10年程前だろうか。瀬戸を歩き瀬戸焼を見ていた時に、美しいデザインの酒杯を見つけた。
価格が表示されていないので店主に聞くと「非売品」だという。売っていただけるか聞くと、どこかに電話をかけて価格を確認した。店主の知人のものが飾られていた。「5,000円でいいそうだよ。お得だと思うよ」と言われ買った。
箱入りで、酒杯の裏に「九谷雪花」とある。とすると九谷焼なのだな、というくらいに知識は乏しい。
「雪花」というのが手がかりになるのではないか。
ネットで検索すると「九谷焼解説ボランティア」というホームページに載っていた。
「雪花」は相川雪花というらしい。
それによると「慶応2年(1866)生、大正8年(1919)歿
相川雪花は、飯山華亭に陶画を学び、「雪花」と号しました。雪花は、明治35年(1902)頃から、石野竜山、大桑慶太郎、水田生山らとともに、金沢九谷の名画工として名を連ねた一人でした。

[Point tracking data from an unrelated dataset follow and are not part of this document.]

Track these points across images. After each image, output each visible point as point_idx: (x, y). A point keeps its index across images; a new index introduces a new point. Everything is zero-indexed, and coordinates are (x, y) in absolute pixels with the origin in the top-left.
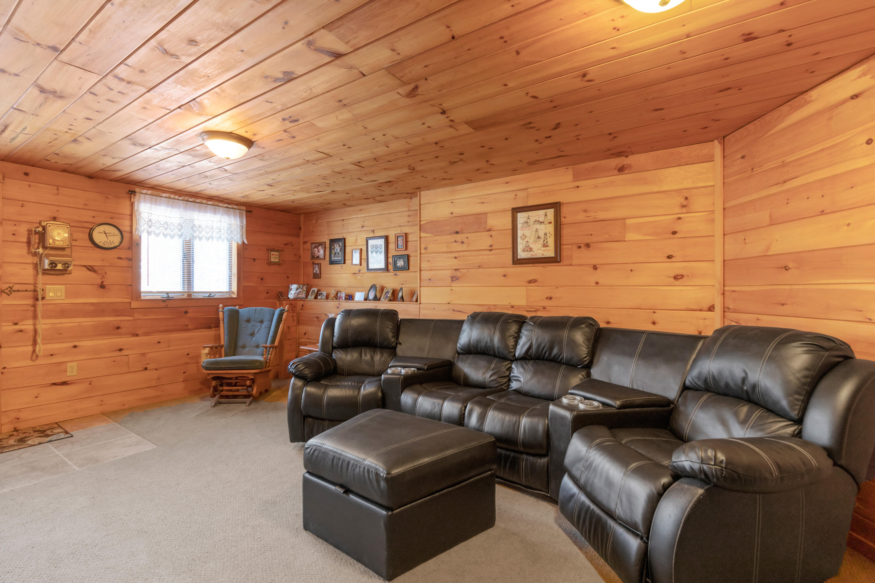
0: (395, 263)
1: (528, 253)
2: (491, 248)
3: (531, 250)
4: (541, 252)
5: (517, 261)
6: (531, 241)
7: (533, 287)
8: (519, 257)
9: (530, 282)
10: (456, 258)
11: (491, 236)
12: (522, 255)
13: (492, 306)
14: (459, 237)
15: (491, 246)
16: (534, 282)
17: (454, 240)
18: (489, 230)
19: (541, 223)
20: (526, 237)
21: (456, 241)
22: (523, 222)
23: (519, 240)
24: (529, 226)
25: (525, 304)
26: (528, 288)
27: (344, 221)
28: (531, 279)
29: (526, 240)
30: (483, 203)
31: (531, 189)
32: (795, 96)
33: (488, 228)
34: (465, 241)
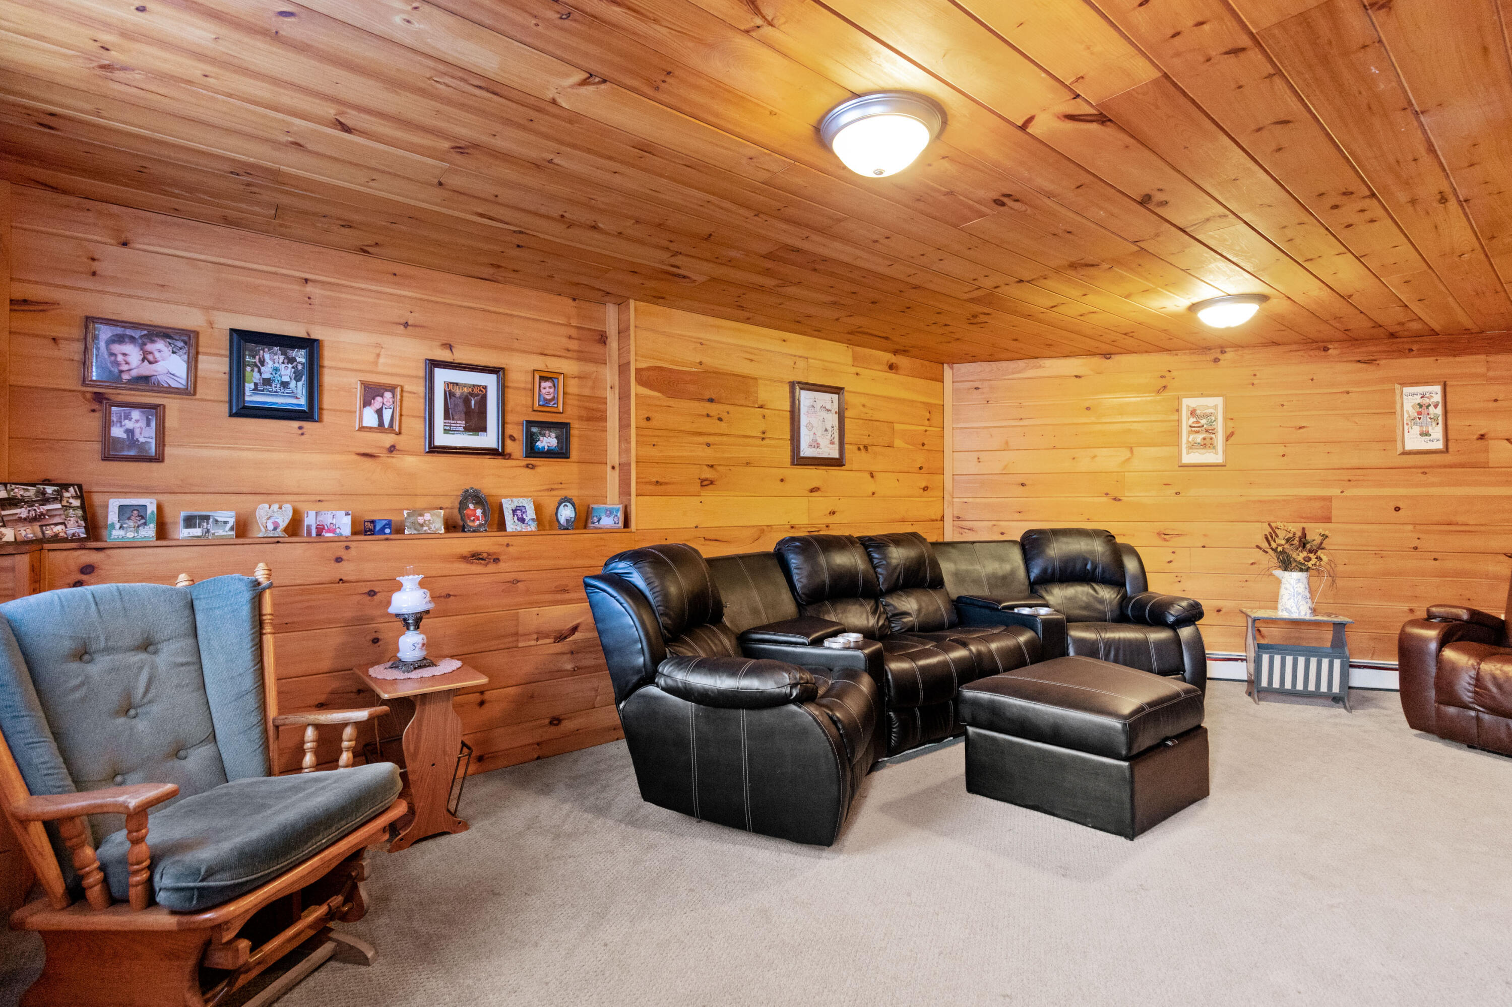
0: (531, 440)
1: (813, 449)
2: (763, 436)
3: (818, 446)
4: (827, 450)
5: (799, 461)
6: (819, 434)
7: (816, 498)
8: (802, 455)
9: (812, 491)
10: (708, 445)
11: (764, 417)
12: (806, 451)
13: (765, 528)
14: (713, 409)
15: (764, 433)
16: (816, 491)
17: (705, 413)
18: (761, 407)
19: (828, 410)
20: (813, 427)
21: (708, 415)
22: (808, 405)
23: (804, 431)
24: (815, 412)
25: (807, 522)
26: (810, 499)
27: (310, 284)
28: (812, 487)
29: (812, 432)
30: (751, 360)
31: (813, 361)
32: (1026, 357)
33: (760, 403)
34: (724, 416)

大正3年(1928)、金沢での大正博覧会で石野竜山と共に入賞し、また大正5年のサンフランシスコ万国博覧会への出品を依頼されるほどの名工でした。」とある。(※大正3年は1914年なので、1928年の記述は誤り)
100年以上前のものであることがわかった。
もう一つ気になったのは、このデコボコした技法である。
青い粒粒は「青粒(あおちぶ)」と言うらしい。何を使っているのだろう。
金の部分はベンガラ(酸化第二鉄を主成分とする赤色の顔料)で盛り上げ、筆で金を塗っている。
その技術は継承され、今でも青粒の九谷焼は購入することができる。名工の作品を見るとため息が出る。粒を均一に細かく描いたものほど価値があるようだ。
「KOUGEI JAPAN」のホームページによると、九谷焼は1655年に始まったが、100年で窯が閉じられ、その後1807年に再び歴史が始まったとのこと。
加賀100万石は徳川に次ぐ2番目で、芸能・工芸に多額の資金を投じることで、謀反の意がないことを幕府に示していたと何かで読んだことがある。それが伝統の礎になったのだろう。
九谷焼の酒杯がもう一つある。九谷焼だから買ったのではなく、美しいデザインに目が留まり、骨董屋で買ったものである。
酒杯を買うのは酒をより楽しむためで、この九谷焼には作者の名前もないが、酒を入れるとさらに美しく輝くので気に入っている。
金沢は新幹線開通後、多くの観光客が訪れるようになり、逆に私はそのことにより足が遠のいたが、「九谷焼」という明確な旅の目的があれば、多少の混雑には耐えられるかもしれない。
酒杯と酒との出逢いを求めて彷徨ってみようか。